(Reuters) - A gun-slinging Alaska wildlife manager chased off a massive polar bear that broke into an 81-year-old's house in a remote community to feast on a drum of seal oil, the Alaska Dispatch News reported.
Armed with a 12-gauge shotgun and non-lethal firecracker slugs, officer Ruby Kaleak rushed with a partner to a home where a petrified resident reported a polar bear break-in on Friday, the newspaper said on Monday.
While scanning the property, Kaleak suddenly saw the bear pop up, filling the entryway door-frame of Betty Brower's home in Kaktovik, a 300-resident community in the North Slope Borough. The 81-year-old was home alone and hiding under a large window from where she managed to radio for help.
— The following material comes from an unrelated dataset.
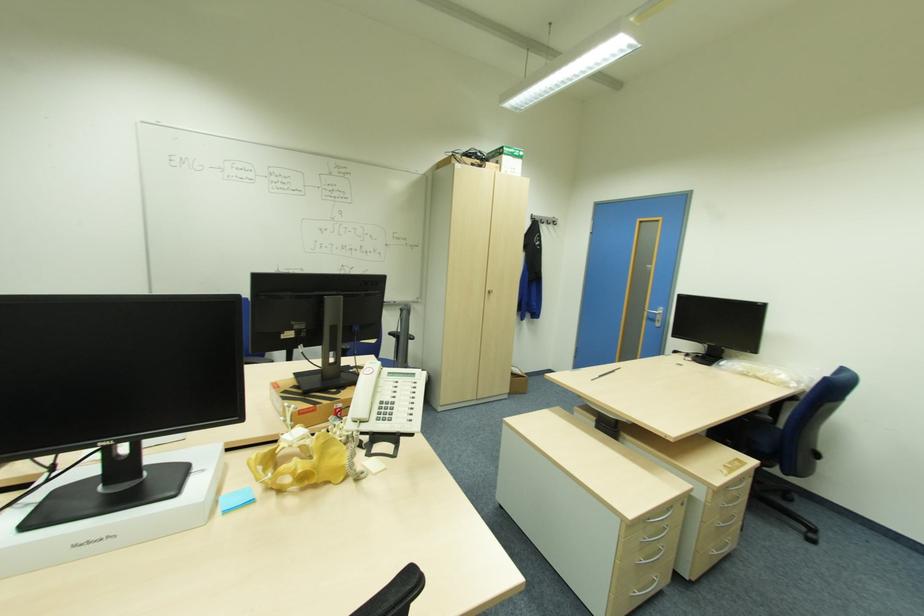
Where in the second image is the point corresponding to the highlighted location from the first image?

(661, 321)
"I was shocked. It was humongous ... Just the neck and head was half the size of me, and I'm 5 (feet) 2 (inches) (1.57 cm)," Kaleak told the paper after the encounter. "My mind was going in circles at the time."
She and her fellow wildlife manager were able to chase the bear away from the house and no one was injured, according to the report.
Neither Kaleak nor state wildlife or village officials could immediately be reached for comment.
Bears in the area are drawn to the village for hunters' leftover whale parts and often smell food in arctic entryway porches used by some residents to store food.
Kaleak told the newspaper she has never had to fire a deadly slug at bears advancing on people. The bears seem unafraid of vehicles but when she jumps out of her truck they scurry off.
"I tell them: Yep, you better run!'" Kaleak said, according to the newspaper.